SOURCE TEXT:
=======
Bible Study Guides – Apart from God

February 23, 2014 – March 1, 2014

Key Text

“O wretched man that I am! who shall deliver me from the body of this death? I thank God through Jesus Christ our Lord. So then with the mind I myself serve the law of God; but with the flesh the law of sin.” Romans 7:24, 25.

Study Help: Christ’s Object Lessons, 200–202.


“He saw the world in its wretchedness and sin, apart from God. All this misery was the result of man’s turning away from God to worship Satan.” The Story of Jesus, 47.


  • What is it that the sinner does not want to retain in his mind and why? Romans 1:28. How does this compare with Luke 15:11–13?

Note: “Although surrounded with the blessings of His love, there is nothing that the sinner, bent on self-indulgence and sinful pleasure, desires so much as separation from God. Like the ungrateful son, he claims the good things of God as his by right. He takes them as a matter of course, and makes no return of gratitude, renders no service of love. As Cain went out from the presence of the Lord to seek his home; as the prodigal wandered into the ‘far country’ (Luke 15:13), so do sinners seek happiness in forgetfulness of God (Romans 1:28).” Christ’s Object Lessons, 200.

  • How do the professors of wisdom become fools? Romans 1:21, 22. What is the end result? Proverbs 5:22.
=======
RECORD SET:

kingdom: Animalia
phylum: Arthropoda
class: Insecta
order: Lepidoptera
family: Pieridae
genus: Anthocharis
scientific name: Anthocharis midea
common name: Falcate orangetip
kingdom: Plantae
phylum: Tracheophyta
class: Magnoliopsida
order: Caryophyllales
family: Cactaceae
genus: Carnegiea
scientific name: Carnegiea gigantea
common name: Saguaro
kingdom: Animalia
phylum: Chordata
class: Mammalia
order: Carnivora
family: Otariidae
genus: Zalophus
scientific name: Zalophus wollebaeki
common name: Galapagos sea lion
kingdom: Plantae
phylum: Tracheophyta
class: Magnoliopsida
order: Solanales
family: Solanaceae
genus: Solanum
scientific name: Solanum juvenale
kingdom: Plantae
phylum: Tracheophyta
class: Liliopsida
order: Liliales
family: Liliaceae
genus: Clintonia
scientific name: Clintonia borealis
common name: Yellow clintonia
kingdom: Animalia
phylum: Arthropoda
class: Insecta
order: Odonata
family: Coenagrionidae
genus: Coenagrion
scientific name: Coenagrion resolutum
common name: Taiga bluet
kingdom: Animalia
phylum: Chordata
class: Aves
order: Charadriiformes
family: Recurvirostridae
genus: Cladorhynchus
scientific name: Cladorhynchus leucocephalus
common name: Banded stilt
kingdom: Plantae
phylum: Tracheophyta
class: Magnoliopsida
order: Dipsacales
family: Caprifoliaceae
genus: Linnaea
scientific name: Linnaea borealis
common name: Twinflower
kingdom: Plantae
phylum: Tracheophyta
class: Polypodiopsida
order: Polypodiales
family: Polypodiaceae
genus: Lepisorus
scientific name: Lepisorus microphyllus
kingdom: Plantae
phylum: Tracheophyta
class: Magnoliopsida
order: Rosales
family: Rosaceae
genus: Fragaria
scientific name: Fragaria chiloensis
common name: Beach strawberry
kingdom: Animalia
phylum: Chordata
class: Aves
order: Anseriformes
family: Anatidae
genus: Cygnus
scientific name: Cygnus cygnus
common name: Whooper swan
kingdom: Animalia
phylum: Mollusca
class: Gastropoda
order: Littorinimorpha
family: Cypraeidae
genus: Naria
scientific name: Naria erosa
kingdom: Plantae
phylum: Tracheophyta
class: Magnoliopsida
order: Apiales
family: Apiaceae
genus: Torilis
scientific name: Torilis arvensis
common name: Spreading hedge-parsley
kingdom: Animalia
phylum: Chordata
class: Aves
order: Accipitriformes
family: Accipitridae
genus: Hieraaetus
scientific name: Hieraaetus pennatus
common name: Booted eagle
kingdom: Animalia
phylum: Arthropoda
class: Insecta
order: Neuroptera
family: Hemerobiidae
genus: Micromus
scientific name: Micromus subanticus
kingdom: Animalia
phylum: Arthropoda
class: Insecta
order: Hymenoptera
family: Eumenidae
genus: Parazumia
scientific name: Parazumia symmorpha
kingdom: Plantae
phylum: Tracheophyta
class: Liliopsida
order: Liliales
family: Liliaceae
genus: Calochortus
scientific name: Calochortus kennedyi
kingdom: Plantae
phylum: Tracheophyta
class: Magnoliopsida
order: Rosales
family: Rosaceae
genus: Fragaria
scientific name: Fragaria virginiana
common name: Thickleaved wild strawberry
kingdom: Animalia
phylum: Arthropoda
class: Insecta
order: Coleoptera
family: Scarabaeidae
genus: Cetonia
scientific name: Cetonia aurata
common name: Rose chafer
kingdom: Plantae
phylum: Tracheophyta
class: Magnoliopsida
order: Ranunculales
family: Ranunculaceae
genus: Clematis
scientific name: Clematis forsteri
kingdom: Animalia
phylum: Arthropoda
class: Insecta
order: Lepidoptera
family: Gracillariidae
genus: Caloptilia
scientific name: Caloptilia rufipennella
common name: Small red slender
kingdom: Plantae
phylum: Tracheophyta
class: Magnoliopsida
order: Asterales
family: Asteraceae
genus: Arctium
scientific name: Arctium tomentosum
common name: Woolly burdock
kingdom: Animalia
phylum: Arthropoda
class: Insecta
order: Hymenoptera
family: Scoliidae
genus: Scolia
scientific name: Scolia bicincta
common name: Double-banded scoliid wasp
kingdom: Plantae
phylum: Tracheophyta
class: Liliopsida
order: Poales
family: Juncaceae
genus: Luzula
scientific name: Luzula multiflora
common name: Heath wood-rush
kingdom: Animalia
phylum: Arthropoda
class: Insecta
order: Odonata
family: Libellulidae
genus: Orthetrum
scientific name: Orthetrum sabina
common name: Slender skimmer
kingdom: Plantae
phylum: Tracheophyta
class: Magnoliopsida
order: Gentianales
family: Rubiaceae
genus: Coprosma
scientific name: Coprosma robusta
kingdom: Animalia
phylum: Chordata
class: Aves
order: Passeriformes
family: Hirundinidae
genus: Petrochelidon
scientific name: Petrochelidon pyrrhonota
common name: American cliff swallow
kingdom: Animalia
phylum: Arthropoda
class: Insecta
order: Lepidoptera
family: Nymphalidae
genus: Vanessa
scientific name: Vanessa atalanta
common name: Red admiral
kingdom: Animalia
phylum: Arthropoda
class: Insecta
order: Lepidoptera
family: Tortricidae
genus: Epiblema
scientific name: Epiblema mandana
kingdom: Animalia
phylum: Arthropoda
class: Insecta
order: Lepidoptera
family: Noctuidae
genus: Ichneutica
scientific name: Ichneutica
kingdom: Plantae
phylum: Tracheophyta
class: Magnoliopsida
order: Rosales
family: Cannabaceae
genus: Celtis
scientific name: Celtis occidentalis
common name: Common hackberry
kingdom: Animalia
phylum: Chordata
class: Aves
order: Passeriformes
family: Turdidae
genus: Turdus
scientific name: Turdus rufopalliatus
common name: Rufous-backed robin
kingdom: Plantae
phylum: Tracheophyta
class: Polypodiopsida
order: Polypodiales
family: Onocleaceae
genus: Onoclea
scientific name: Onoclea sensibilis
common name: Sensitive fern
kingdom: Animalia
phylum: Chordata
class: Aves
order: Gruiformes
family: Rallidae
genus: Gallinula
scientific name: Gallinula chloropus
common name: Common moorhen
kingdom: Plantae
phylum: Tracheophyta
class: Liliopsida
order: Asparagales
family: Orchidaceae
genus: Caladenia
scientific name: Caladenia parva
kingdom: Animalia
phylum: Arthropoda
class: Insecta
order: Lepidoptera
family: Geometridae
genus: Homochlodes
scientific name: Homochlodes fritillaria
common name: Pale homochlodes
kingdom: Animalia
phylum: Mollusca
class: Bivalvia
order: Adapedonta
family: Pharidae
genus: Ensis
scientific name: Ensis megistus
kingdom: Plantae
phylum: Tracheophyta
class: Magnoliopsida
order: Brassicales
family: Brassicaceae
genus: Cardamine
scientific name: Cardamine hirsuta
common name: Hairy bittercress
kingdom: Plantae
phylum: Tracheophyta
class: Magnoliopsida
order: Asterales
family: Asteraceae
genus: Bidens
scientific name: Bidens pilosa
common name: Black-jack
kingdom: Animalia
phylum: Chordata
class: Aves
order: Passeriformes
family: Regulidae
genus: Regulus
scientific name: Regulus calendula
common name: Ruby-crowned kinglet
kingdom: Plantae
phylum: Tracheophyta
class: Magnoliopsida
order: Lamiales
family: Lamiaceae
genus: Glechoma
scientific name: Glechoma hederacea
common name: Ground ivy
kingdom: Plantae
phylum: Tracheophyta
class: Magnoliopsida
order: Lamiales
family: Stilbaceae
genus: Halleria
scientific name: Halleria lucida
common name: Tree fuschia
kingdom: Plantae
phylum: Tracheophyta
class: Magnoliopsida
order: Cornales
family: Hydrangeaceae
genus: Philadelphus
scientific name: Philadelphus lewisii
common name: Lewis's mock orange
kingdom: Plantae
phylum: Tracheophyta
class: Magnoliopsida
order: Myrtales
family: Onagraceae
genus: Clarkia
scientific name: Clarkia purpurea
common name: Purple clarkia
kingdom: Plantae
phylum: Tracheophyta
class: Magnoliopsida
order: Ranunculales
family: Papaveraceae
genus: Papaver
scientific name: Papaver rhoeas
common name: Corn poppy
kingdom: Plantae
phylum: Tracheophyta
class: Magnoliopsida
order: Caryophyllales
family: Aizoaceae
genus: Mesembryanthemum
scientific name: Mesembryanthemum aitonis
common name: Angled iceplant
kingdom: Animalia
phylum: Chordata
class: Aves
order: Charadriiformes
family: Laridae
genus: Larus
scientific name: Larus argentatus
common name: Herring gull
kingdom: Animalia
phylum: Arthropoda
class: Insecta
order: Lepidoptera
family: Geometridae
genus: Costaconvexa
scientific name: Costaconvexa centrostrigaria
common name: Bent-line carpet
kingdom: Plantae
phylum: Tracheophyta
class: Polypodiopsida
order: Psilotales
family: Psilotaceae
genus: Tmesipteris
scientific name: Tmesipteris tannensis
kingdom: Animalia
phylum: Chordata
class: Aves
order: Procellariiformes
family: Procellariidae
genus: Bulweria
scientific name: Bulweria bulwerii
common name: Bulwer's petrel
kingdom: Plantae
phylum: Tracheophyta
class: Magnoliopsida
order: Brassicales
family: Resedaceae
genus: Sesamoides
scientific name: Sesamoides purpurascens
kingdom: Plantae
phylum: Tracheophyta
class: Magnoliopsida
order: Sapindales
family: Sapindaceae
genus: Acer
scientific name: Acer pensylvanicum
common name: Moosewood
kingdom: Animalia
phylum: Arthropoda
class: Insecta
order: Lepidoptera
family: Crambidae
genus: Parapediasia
=======
SET TASKS:
1. In the Bible study guide, what does the note say the sinner desires so much, above everything else?
2. Write out the portion of the Bible study guide that opens with the words containing "February 23, 2014" and closes with "Romans 7:24, 25.".
3. Extend the Bible study guide on being apart from God by continuing it from its final line.

ANSWERS TO THE EXERCISES:
1. Separation from God.

2.
February 23, 2014 – March 1, 2014

Key Text

“O wretched man that I am! who shall deliver me from the body of this death? I thank God through Jesus Christ our Lord. So then with the mind I myself serve the law of God; but with the flesh the law of sin.” Romans 7:24, 25.

3.
Note: “The Bible tells of men who ‘professing themselves to be wise’ ‘became fools’ (Romans 1:22); and this is the history of the young man of the parable. The wealth which he has selfishly claimed from his father he squanders upon harlots. The treasure of his young manhood is wasted. The precious years of life, the strength of intellect, the bright visions of youth, the spiritual aspirations—all are consumed in the fires of lust.

“A great famine arises, he begins to be in want, and he joins himself to a citizen of the country, who sends him into the field to feed swine. To a Jew this was the most menial and degrading of employments. The youth who has boasted of his liberty, now finds himself a slave. He is in the worst of bondage. … The glitter and tinsel that enticed him have disappeared, and he feels the burden of his chain. Sitting upon the ground in that desolate and famine-stricken land, with no companions but the swine, he is fain to fill himself with the husks on which the beasts are fed. Of the gay companions who flocked about him in his prosperous days and ate and drank at his expense, there is not one left to befriend him. Where now is his riotous joy? Stilling his conscience, benumbing his sensibilities, he thought himself happy; but now, with money spent, with hunger unsatisfied, with pride humbled, with his moral nature dwarfed, with his will weak and untrustworthy, with his finer feelings seemingly dead, he is the most wretched of mortals.” Christ’s Object Lessons, 199, 200.


  • What will eventually be the response of one who has lived without God and is alone in a far country? Romans 7:24. What happened to the son who wasted his substance? Luke 15:13–16.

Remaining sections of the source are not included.